On paper, you would think so. But can Ted Thompson really be swept off his feet by two guys coming off major knee injuries, a career backup (who is also a free agent), two kids who have never played a meaningful snap, or a draft pick?

Perhaps the names are a bit sexier this time around, but when you look beneath the surface, the Packers might decide to stay uncomfortably married to Hawk. He had 157 tackles last season, and he at least tries to play physical, even if he isn’t talented enough to make much of an impact.

20

February

2013 Packers Position Group Analysis: Inside Linebackers

Packers Inside Linebackers:  If nothing else, the 2012 team showed us how deep we are at inside linebacker. After losing two starters in Desmond Bishop and D.J. Smith, the Packers were still able to keep things together with Brad Jones in the lineup. The caveat, however, is that while the group is deep, there are no real “blue chip” players to be found.

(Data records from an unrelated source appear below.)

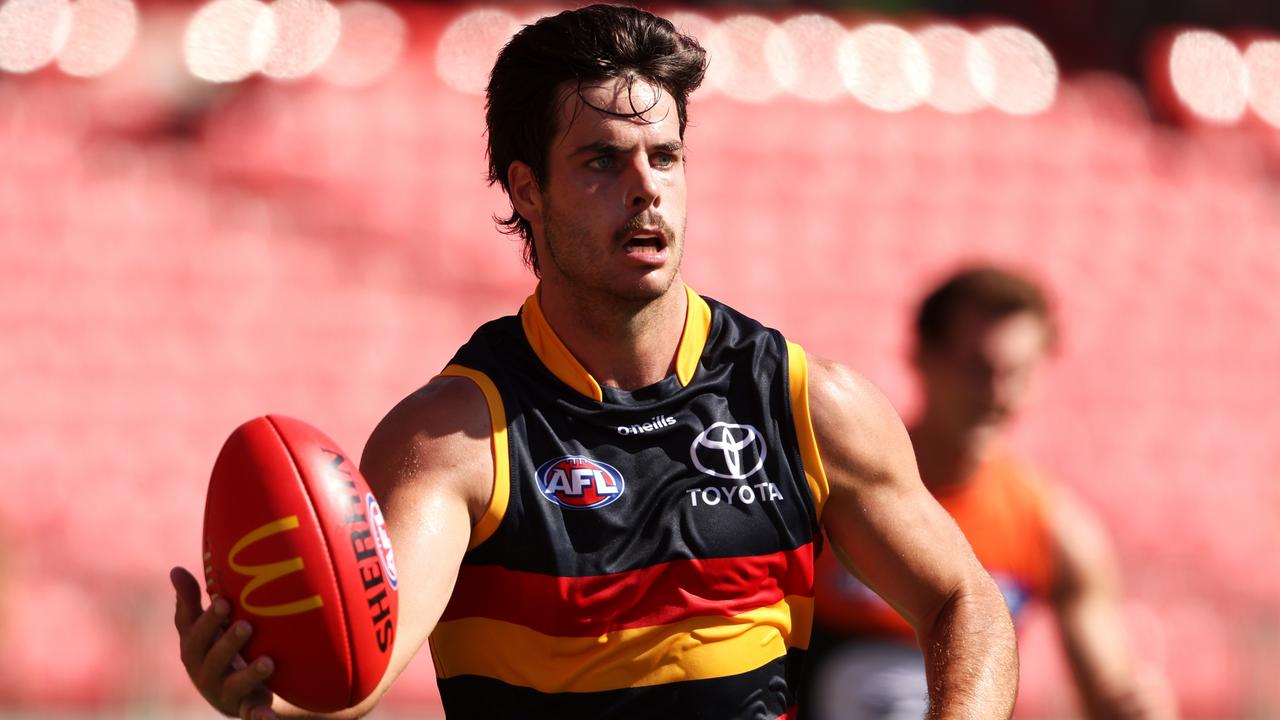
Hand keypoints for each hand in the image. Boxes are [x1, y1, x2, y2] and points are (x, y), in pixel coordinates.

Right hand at [171, 566, 278, 719]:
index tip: (223, 601)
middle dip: (228, 642)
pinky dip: (258, 718)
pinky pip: (249, 714)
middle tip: (247, 625)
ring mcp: (223, 692)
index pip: (195, 634)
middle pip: (213, 659)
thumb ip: (189, 601)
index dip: (207, 620)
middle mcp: (204, 672)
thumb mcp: (202, 627)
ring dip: (250, 674)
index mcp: (194, 650)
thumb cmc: (217, 649)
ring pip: (234, 685)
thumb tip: (174, 569)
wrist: (235, 691)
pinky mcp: (243, 708)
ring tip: (268, 661)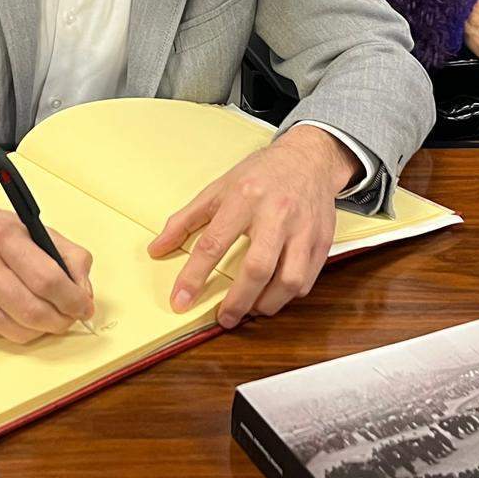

(Note: Listen to the combined linebackers podcast at the end of this article:)

Where are we now:

Here are the current suspects:

A.J. Hawk (1st Round, 2006)
Desmond Bishop (6th Round, 2007)
Brad Jones (7th Round, 2009)
Robert Francois (UDFA, 2009)
D.J. Smith (6th Round, 2011)
Jamari Lattimore (UDFA, 2011)
Terrell Manning (5th Round, 2012)

For all the talk of the deficiencies at defensive line and outside linebacker, we seem to forget about the fact that inside linebacker is leaving us with something to be desired. It’s not a horrible group by any means, but there’s also nothing special about it. Desmond Bishop is currently the best player of the bunch, A.J. Hawk isn’t worth his contract weight, D.J. Smith was a bit of a disappointment this year, and despite his solid play, Brad Jones wasn’t much of a playmaker either. Terrell Manning seems to be the current roster’s last shred of hope among an otherwise lackluster crew, but he needs to make it onto the field first and foremost.

  • Hawk: Even though A.J. Hawk had one of his best years in 2012, it was still not great. He’s no Vince Young when it comes to first round busts, but he lacks the playmaking ability and athleticism you would expect from a player drafted at his position. His work ethic and football intelligence have kept him around for seven frustrating years, though it’s clear his salary will be more than his worth in 2013. The Packers could save $5.45 million in cap space by releasing Hawk.
  • Bishop: It’s hard to believe that Desmond Bishop will be going into his seventh season in 2013, because it took him so long to gain a starting role. His lack of consistency held him back until Nick Barnett’s season-ending injury in 2010. Since then, he has proven himself to be a hard-charged thumper that brings an attitude to the defense. More of a red chip than a blue chip player, he is easily the best inside linebacker on the squad right now.